Najwyrazniej nie wiemy, bo tak niewiasta nie pisuje.
Wy jesteście genialnymi, wszystkowiedzącymi, wyrafinowanymi """"Hodowcami""" którzy nie potrafią rozmawiać z ludźmi!! Macie rozgadane mordki na forum bo w klawiaturkę łatwo się stuka, ale Wy tylko to potraficie.Pouczcie się trochę od Myszka.xww bo to jak narazie jedyna osoba, która ma tu trochę kultury.
Potrafia rozmawiac, ale z czlowiekiem, ktory potrafi przyjac krytyke, a nie puszyc sie i do tego nic do niego nie dociera. Masz wielkie szczescie, ze wlasnie stuka sie w klawiature, bo w realu po tylu argumentach pewnie odwrocil bym sie na piecie i nie chcial wogole z Toba rozmawiac
Powstał temat, Pinky napisała o kuli, napisałam co wiedziałam bo pare lat tak hodowałam rybki (to było dodam 5 lat temu jak ostatnia zdechła), a Wy potrafiliście tylko z mordą wyskoczyć!!! Zamiast wykazać się wiedzą w inny sposób. Wydaje Wam się że wszystko wiecie, a sami napewno popełniacie mnóstwo błędów.
Kazdy je popelnia. Nikt nie jest nieomylny. Nikt do konca nie wie wszystkiego. Nikt nie wyskakuje z morda, a jedynie chcielismy sprawe wyjasnic. A ze jest ktos do kogo zadne argumenty nie przemawiaja ....

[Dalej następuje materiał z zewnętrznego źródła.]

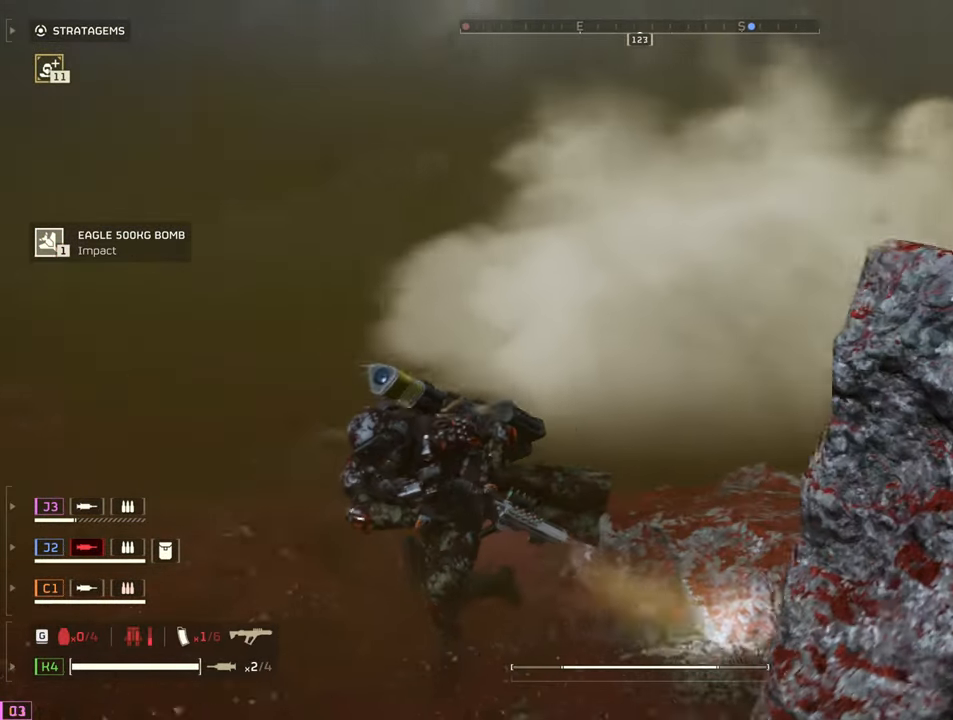
{"keys": ["s", "shift"], "mouse": [], "events": [[83, "s", "down"], [167, "a", "up"]]}
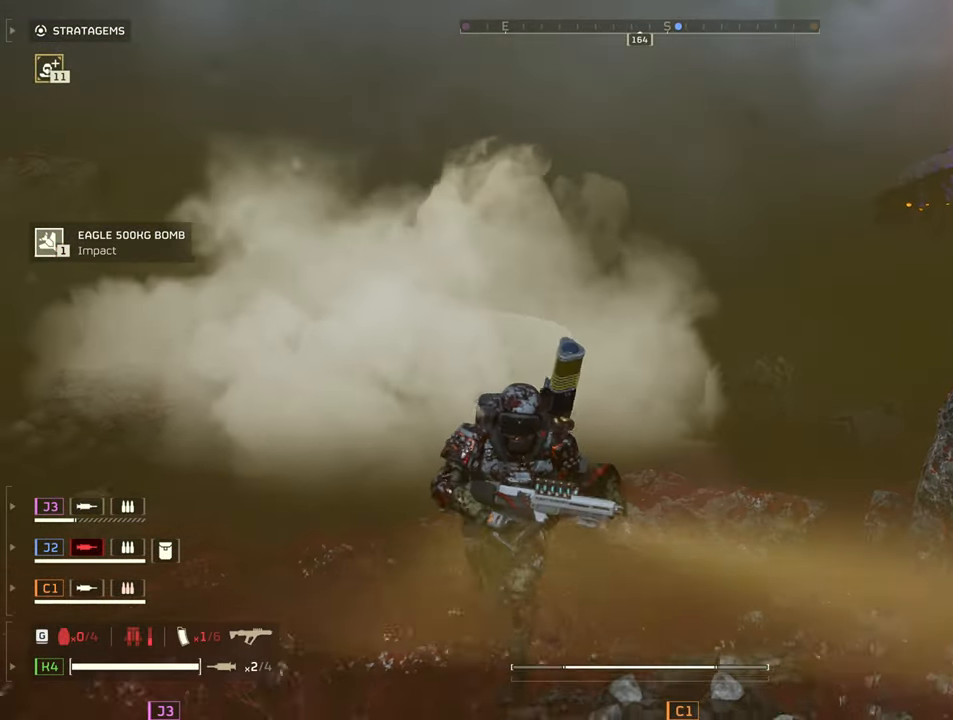
{"keys": ["d", "s"], "mouse": ["left", "right"], "events": [[100, "mouse_right", "down"], [283, "shift", "up"], [317, "mouse_left", "down"], [417, "d", "down"]]}
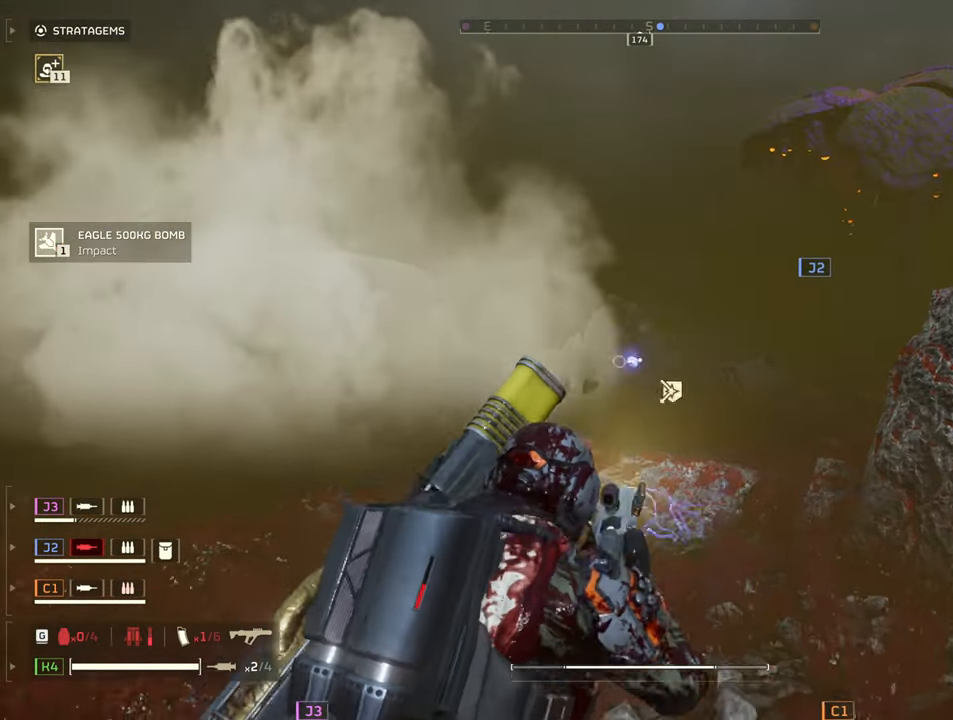
{"keys": ["3", "s", "shift"], "mouse": [], "events": [[17, "mouse_left", "up"], [67, "mouse_right", "up"], [100, "s", "up"], [150, "shift", "down"], [250, "s", "down"], [383, "d", "up"], [483, "3", "down"]]}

Zanim coś napiszecie pomyślcie najpierw czy Wy coś takiego chcielibyście usłyszeć. To jest proste, nie trzeba się dużo wysilać. To tak na przyszłość. Ja zawsze staram się pisać tak, aby kogoś nie urazić. To jest bodajże forum dyskusyjne a nie "krytykanckie"
Jak zapewne wiekszosc z nas zauwazyla nad Toba trzeba sie wysilac, a efekt koncowy i tak moze byc watpliwy.
Forum to jakie jest takie jest. Najczesciej jest ono pomocne i kazdy komu dobro zyjatek w akwarium lezy na sercu cos z niego wyniesie. Wiekszosc z nas wlasnie poprzez krytyke uczy sie akwarystyki i jakos nikt jeszcze nie jeczal, ze ktos go obsztorcowal, a wynosil z tego lekcje, ktora pomagala poprawic jakosc zycia stworzen w akwarium.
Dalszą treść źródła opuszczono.